INTRODUCTION This paper will consider the development of the “right to privacy” in the UK and US with the aim of: • eliciting the definition and protection of privacy; • its challenges; and, • determining whether lessons can be learnt for each jurisdiction from one another
Privacy is a special characteristic which once breached or invaded, cannot be regained • Start for UK and US was the same • Prince Albert v Strange (1849) 1 Mac & G 25, 47 (Lord Cottingham) “Privacy is the right invaded” • Divergence began in 1890
WARREN AND BRANDEIS ‘The Right to Privacy’ (1890) 5 HLR 193 established 5 principles: • Discernible distinction between public & private figures & life • Mass media publicity unwarranted without consent – explicit for private figures, implicit for public • Everyone retained a “zone of privacy” • Publicity of private lives was not news • Private facts in the media could inflict serious dignitary & emotional harms to the individual Tort of breach of confidence was being developed alongside Simonsen v Swenson 177 NW 831 (Neb 1920)
PROSSER ‘Privacy’ (1960) 48 California LR 383 identified 4 torts as making up the law of privacy: • Intrusion upon seclusion or solitude, or into private affairs • Public disclosure of embarrassing private facts • Publicity which places the individual in a false light in the public eye • Appropriation for advantage of the individual’s name or likeness
US CHALLENGES • Since Prosser the development of the law of privacy has ossified • Much of the case law has supported any activities of the media, no matter how outrageous • New technology – especially social media, body scanners at airports, listening devices, new surveillance techniques
BREACH OF CONFIDENCE Coco v AN Clark (Engineers) (1968) FSR 415 (HC) 419 (Megarry J): • the information itself must have the necessary quality of confidence about it; • that information must have been imparted in circumstances importing an obligation of confidence; and, • there must be an unauthorised use of that information to the detriment of the party communicating it
MISUSE OF PRIVATE INFORMATION Following the introduction of the HRA98 there is now a cause of action under MOPI with a 2 stage test: • Is there a reasonable expectation of privacy? • Balancing of Articles 8 and 10ECHR
UK CHALLENGES • 2 stage test for MOPI • Relationship between right of privacy and MOPI • Statute to entrench law of privacy? • Relationship between press and individuals – Leveson proposals and the Royal Charter?

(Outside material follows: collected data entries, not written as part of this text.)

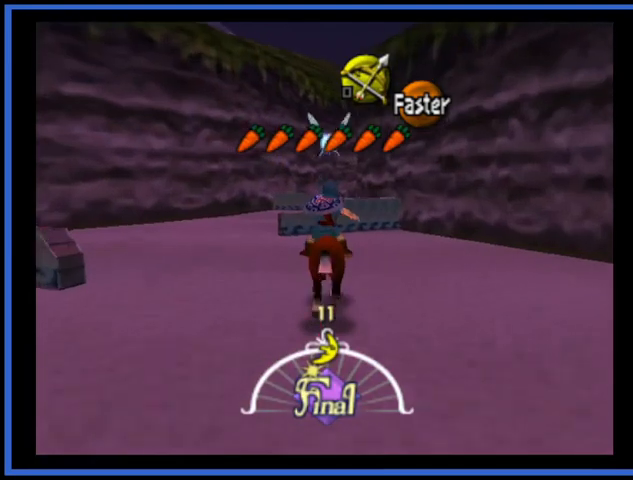
Gameplay with a controller (Xbox layout); each line is a JSON object with the inputs held at the frame after it. "events" lists button and stick changes between this image and that frame as [ms after this image, input, new state], when the widget could be followed in between. Not read: L3 R3.
{"buttons": [], "left_stick": "up", "right_stick": "center", "events": [[42, "A", "down"], [209, "A", "up"], [209, "left_stick", "up"]]}
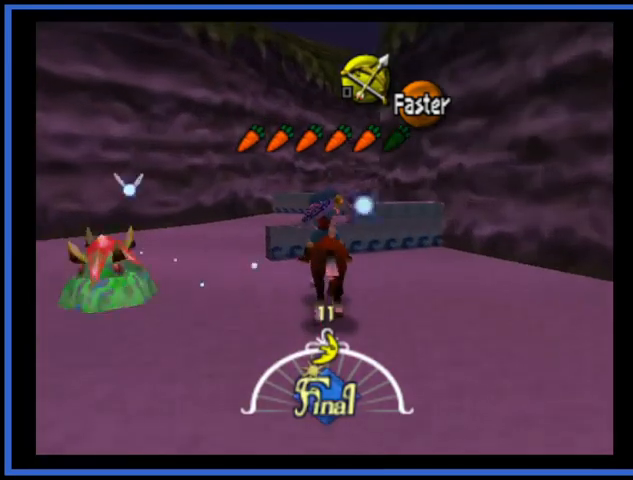
{"buttons": [], "left_stick": "up", "right_stick": "center", "events": []}
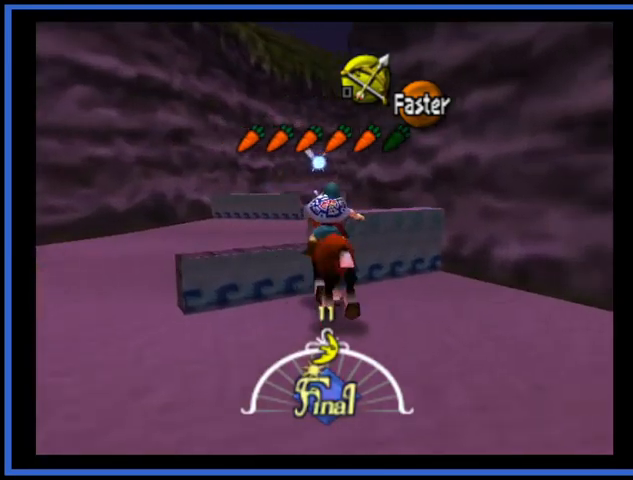
{"buttons": [], "left_stick": "left", "right_stick": "center", "events": [[84, "left_stick", "up-left"], [209, "left_stick", "left"]]}
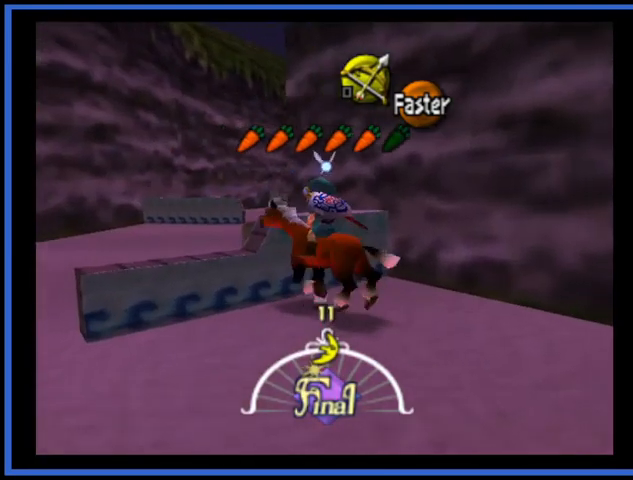
{"buttons": [], "left_stick": "up", "right_stick": "center", "events": [[334, "left_stick", "up-left"], [459, "left_stick", "up"]]}
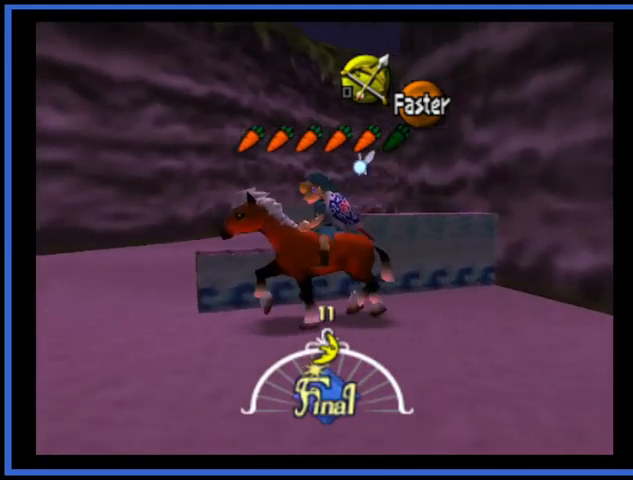
{"buttons": [], "left_stick": "right", "right_stick": "center", "events": [[251, "left_stick", "up-right"], [501, "left_stick", "right"]]}
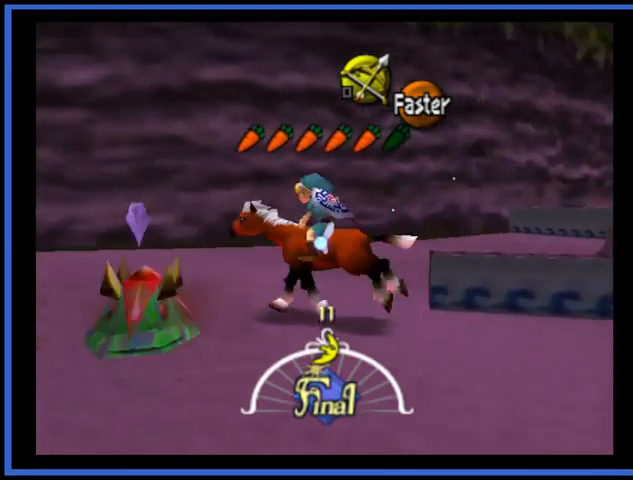
{"buttons": [], "left_stick": "right", "right_stick": "center", "events": []}
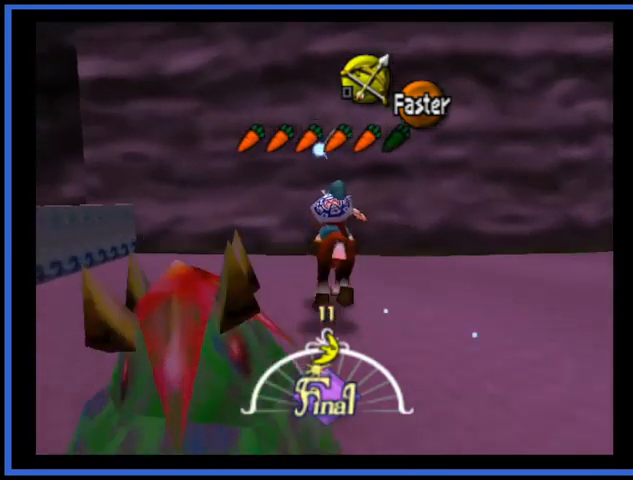
{"buttons": [], "left_stick": "right", "right_stick": "center", "events": []}
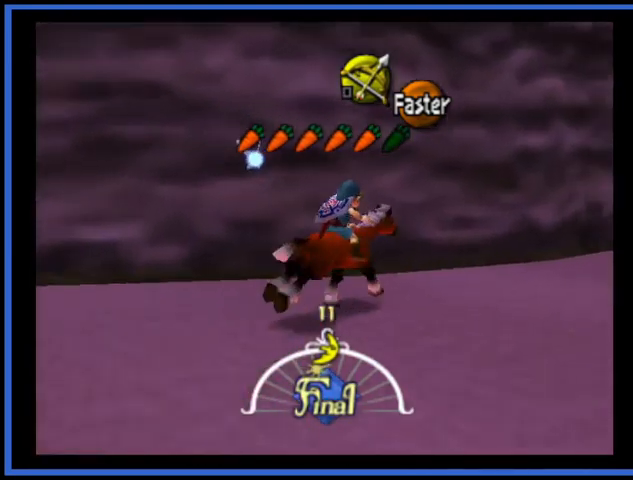
{"buttons": [], "left_stick": "up-right", "right_stick": "center", "events": [[292, "left_stick", "up-right"]]}
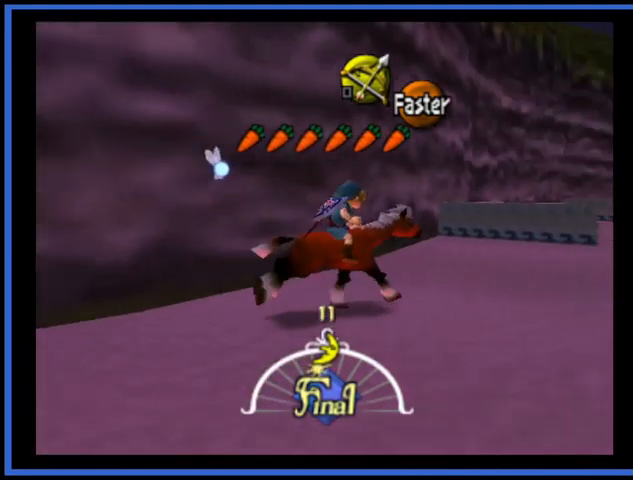
{"buttons": [], "left_stick": "up-left", "right_stick": "center", "events": [[459, "left_stick", "up-left"]]}
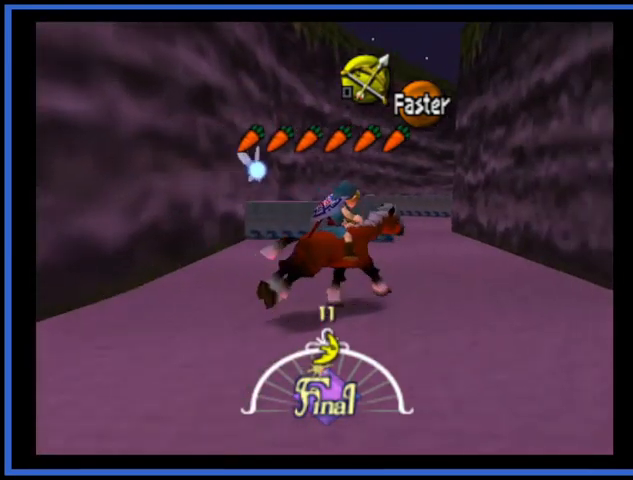
{"buttons": [], "left_stick": "up-right", "right_stick": "center", "events": [[500, "left_stick", "up-right"]]}
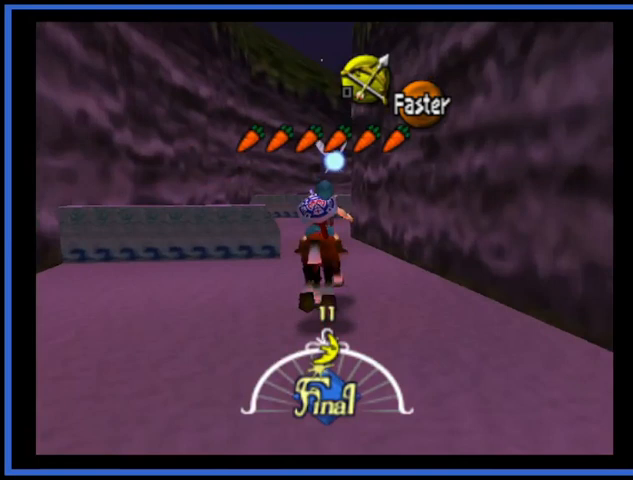
{"buttons": [], "left_stick": "up-left", "right_stick": "center", "events": [[42, "A", "down"], [84, "left_stick", "up"], [209, "A", "up"], [376, "left_stick", "up-left"]]}
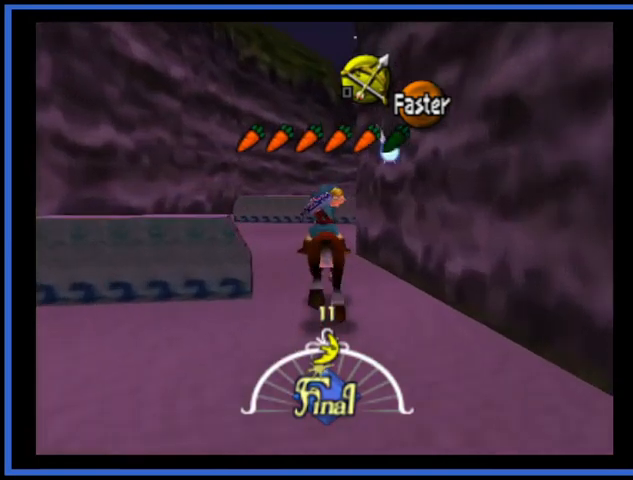
{"buttons": [], "left_stick": "up-left", "right_stick": "center", "events": [[209, "left_stick", "up-right"], [501, "left_stick", "up-left"]]}
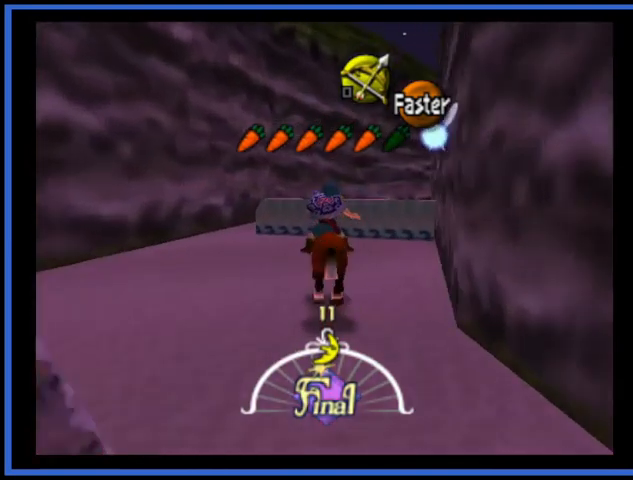
{"buttons": [], "left_stick": "up-right", "right_stick": "center", "events": [[125, "left_stick", "left"], [500, "left_stick", "up-right"]]}
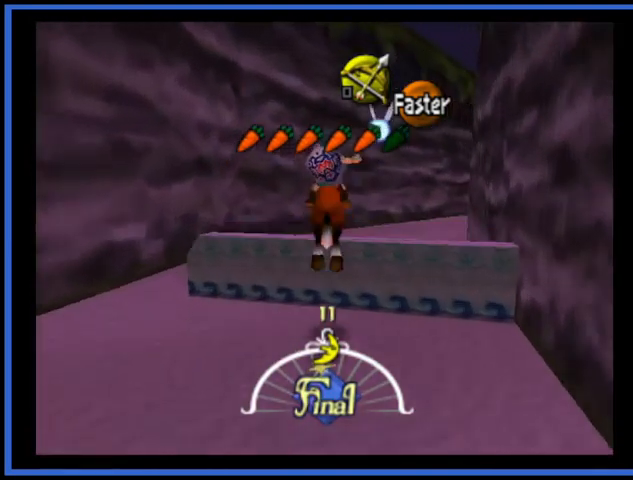
{"buttons": [], "left_stick": "up-right", "right_stick": "center", "events": [[125, "left_stick", "center"], [250, "left_stick", "up-right"]]}
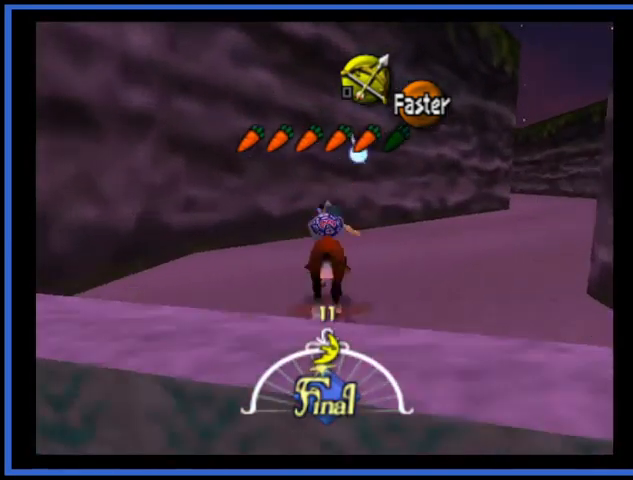
{"buttons": [], "left_stick": "up-right", "right_stick": "center", "events": [[292, "A", "down"], [458, "A", "up"]]}
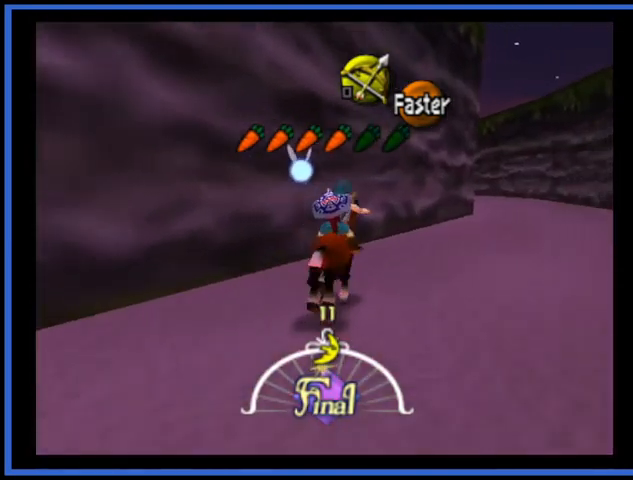
{"buttons": [], "left_stick": "up-right", "right_stick": "center", "events": []}
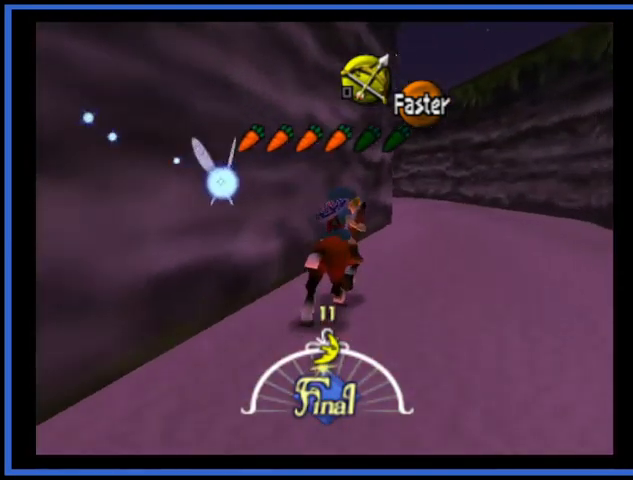
{"buttons": [], "left_stick": "up-left", "right_stick": "center", "events": [[208, "left_stick", "up"], [333, "left_stick", "up-left"]]}
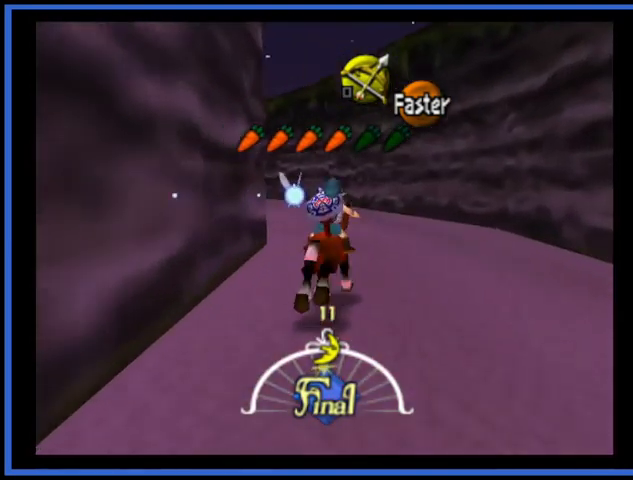
{"buttons": [], "left_stick": "up-left", "right_stick": "center", "events": []}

LESSONS FROM THE US • Over-conceptualisation • Take individuals seriously • In relations between the media and the individual there is a mismatch of power and influence perpetuated by a hierarchy of statute • Dangers of instrumentality
LESSONS FROM THE UK • Breach of Confidence and MOPI protect different interests – relationships and individual expectations • These 2 causes of action can develop side by side • The MOPI test allows flexibility and the correct balance to be struck between competing interests • Still not protecting “privacy” per se
SOLOVE ‘A Taxonomy of Privacy’ (2006) 154 U Pa LR 477 identifies 4 harmful activities: • Information collection • Information processing • Information dissemination • Invasion It is law of privacy that then polices these activities
THE WAY FORWARD? • Return to the underlying idea of Warren & Brandeis – “inviolate personality” • As privacy involves human social interaction then its very nature is value-laden. Thus there needs to be a moral underpinning • What moral underpinning? Consent, dignity, liberty, human rights?